Check Out the Poem Room at Skwachàys Lodge

The Skwachàys Lodge and Gallery in Vancouver originally opened in 2012 to provide affordable housing for Aboriginal people at risk of homelessness, as well as healing lodge apartments for Aboriginal patients coming to the city for medical treatment. One-hundred percent of the Lodge’s profits flow directly to its nonprofit owner/operator, the Vancouver Native Housing Society. Shortly after Skwachàys opened, Jon Zwickel, president of InnVentures Hospitality, visited the gallery and had a chance meeting with David Eddy, CEO of the housing society. An experienced hotelier, Zwickel saw great potential to boost the venture’s return on investment by strengthening the connection between the gallery, the hotel, and its 24 artists-in-residence. Under Zwickel’s leadership, a varied group of industry professionals came together to transform Skwachàys Lodge into an 18-room boutique hotel with a social impact. Eddy selected six Aboriginal artists, each of whom created a vision and theme for three hotel suites.
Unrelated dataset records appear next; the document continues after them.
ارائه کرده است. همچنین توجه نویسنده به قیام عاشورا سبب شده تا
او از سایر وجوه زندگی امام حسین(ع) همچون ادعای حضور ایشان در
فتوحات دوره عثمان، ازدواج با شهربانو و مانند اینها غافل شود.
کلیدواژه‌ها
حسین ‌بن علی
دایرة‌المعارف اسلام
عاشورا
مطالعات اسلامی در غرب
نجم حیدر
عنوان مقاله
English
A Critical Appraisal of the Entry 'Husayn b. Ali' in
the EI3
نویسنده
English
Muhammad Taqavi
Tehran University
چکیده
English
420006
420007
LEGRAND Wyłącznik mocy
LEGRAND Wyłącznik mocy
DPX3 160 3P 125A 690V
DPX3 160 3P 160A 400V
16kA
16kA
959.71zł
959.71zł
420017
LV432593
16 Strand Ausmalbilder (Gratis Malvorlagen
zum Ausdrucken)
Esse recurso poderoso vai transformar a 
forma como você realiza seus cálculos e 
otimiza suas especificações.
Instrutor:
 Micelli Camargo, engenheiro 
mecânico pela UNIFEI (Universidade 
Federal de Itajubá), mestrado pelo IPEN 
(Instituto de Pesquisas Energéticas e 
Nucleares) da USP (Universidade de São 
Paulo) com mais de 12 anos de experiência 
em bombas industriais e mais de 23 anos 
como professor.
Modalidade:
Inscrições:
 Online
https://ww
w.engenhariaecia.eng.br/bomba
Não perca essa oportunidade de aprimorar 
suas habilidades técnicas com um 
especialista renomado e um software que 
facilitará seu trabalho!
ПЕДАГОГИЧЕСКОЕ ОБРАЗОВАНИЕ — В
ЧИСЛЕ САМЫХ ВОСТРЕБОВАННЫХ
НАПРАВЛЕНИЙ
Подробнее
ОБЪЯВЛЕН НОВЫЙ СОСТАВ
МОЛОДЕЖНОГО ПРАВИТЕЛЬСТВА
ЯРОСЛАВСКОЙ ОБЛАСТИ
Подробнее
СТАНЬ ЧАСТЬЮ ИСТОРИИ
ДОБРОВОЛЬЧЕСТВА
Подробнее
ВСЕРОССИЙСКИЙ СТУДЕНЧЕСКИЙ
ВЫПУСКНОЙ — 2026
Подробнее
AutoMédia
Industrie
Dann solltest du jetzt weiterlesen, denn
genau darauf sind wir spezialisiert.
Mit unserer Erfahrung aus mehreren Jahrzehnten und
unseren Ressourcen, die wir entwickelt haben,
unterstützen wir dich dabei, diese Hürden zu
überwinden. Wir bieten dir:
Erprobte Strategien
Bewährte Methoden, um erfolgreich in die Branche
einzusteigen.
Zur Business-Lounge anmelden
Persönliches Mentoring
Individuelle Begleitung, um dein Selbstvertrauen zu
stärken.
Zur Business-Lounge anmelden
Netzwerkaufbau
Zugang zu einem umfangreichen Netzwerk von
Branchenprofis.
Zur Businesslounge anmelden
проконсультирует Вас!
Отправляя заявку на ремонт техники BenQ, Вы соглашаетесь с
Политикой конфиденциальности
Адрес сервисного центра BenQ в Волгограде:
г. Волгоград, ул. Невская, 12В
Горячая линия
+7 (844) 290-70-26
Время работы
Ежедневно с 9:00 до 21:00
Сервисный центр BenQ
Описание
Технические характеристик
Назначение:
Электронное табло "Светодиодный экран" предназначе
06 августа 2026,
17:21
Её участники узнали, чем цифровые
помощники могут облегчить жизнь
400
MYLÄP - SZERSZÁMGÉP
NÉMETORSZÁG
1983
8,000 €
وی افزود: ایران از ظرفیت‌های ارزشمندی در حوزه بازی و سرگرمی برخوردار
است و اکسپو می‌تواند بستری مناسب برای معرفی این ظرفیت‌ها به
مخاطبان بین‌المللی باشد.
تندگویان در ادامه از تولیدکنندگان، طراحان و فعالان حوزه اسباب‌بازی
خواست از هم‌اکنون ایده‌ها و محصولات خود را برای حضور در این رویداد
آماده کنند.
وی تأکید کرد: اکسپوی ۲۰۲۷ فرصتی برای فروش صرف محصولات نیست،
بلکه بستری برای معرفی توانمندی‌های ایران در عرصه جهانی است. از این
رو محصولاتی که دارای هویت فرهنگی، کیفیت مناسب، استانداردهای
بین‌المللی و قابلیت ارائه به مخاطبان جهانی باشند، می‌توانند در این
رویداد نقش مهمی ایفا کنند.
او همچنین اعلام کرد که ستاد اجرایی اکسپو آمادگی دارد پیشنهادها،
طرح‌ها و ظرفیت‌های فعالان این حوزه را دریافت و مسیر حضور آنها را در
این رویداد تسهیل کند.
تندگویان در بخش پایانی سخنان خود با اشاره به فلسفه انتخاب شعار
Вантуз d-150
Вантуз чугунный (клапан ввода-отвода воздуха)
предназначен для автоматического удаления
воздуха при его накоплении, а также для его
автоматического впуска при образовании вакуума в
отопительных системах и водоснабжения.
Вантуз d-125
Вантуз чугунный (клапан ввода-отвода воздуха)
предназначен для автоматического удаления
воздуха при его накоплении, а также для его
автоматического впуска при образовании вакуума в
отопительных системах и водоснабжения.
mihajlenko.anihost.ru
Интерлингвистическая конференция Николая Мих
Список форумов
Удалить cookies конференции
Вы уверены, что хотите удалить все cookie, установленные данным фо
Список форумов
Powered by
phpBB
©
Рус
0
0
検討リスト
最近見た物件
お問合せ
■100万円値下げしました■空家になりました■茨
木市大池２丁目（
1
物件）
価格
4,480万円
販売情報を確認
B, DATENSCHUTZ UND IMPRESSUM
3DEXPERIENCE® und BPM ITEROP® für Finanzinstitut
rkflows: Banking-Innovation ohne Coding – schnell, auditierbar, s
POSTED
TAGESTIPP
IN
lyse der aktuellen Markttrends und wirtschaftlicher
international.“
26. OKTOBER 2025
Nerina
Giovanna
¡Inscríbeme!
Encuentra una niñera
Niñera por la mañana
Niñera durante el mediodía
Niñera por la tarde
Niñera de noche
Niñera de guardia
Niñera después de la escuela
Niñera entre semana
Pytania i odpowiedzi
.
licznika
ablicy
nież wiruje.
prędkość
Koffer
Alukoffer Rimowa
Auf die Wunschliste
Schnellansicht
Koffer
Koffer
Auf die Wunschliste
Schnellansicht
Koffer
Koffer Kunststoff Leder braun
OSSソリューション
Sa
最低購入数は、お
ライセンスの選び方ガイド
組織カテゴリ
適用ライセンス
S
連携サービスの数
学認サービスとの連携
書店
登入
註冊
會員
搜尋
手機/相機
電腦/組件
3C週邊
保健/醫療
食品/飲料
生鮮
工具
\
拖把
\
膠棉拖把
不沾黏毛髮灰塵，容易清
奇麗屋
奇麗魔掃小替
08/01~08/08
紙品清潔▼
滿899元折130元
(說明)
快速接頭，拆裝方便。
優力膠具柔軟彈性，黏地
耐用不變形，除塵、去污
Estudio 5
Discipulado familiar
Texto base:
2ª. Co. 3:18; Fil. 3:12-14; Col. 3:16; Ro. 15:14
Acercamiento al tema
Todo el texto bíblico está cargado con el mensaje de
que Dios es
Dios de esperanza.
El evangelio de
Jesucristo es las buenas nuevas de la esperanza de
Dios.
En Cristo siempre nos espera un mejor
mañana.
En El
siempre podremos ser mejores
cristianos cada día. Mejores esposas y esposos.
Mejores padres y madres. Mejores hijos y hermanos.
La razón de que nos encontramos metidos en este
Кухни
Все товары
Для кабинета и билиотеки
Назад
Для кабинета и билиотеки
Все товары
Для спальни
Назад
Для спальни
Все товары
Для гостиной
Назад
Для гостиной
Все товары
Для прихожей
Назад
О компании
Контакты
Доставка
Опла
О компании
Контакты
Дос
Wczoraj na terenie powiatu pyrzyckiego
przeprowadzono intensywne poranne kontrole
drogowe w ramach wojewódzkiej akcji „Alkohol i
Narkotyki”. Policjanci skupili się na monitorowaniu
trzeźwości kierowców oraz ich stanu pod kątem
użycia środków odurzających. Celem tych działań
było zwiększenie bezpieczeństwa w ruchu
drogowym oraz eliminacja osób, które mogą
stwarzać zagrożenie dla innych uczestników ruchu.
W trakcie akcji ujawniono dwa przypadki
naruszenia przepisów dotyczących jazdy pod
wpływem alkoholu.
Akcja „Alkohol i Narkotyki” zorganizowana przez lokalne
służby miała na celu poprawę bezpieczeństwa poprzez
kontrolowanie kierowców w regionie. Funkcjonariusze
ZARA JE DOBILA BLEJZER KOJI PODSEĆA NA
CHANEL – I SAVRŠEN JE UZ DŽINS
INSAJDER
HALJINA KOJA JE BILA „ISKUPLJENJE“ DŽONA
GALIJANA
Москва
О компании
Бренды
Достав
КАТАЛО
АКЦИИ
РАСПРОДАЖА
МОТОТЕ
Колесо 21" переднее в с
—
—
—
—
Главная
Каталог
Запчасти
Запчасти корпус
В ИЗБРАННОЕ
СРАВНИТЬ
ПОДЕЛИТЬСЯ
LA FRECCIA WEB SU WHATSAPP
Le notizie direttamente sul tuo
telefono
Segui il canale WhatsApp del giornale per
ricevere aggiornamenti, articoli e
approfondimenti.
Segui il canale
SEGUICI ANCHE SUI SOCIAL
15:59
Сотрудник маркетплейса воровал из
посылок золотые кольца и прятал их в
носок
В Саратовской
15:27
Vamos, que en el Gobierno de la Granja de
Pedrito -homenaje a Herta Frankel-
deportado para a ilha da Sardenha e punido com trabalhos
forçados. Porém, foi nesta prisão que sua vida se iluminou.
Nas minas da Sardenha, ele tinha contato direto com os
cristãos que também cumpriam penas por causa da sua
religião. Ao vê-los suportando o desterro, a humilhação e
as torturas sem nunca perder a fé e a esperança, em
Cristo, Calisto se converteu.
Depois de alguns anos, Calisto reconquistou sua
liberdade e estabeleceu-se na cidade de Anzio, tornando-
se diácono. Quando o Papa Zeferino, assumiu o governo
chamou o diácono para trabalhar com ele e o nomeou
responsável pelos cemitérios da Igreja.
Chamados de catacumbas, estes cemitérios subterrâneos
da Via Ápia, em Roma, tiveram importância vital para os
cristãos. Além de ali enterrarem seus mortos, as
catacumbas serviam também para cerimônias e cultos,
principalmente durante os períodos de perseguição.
Then, six interior design firms donated their services to bring the artists’ visions to life. “The biggest point was to make sure guests and tourists—and hopefully even people within our own city—would get to experience North American and Native art in a much more interactive and immersive way,” says Adele Rankin of B+H CHIL Design, which partnered with artist-in-residence Clifton Fred on three distinct rooms.

Subdued Hues
A monochromatic color palette and subdued furniture and fixtures ensure the artwork is the focal point of the room. “We complemented all of the artwork with pieces in the room that were quiet, so that it didn’t detract from what we were trying to tell, which was ultimately the artist’s story,” Rankin says.

Signature Style
For the “Poem Room,” B+H CHIL wanted guests to feel as if they were inside artist Clifton Fred’s mind. “We plastered the walls with a great array of his art and poems, almost like a really immersive gallery experience,” Rankin describes. “We found his cursive writing to be almost art unto itself.”

Picture Perfect
The design firm worked with Metro Wallcovering to transform Fred’s art into a digital print format. “We came up with the idea of doing a headboard wall that took half of this snowy owl and an excerpt of a poem across the wall,” she says. The adjacent wall features a collage of other works in smaller scale.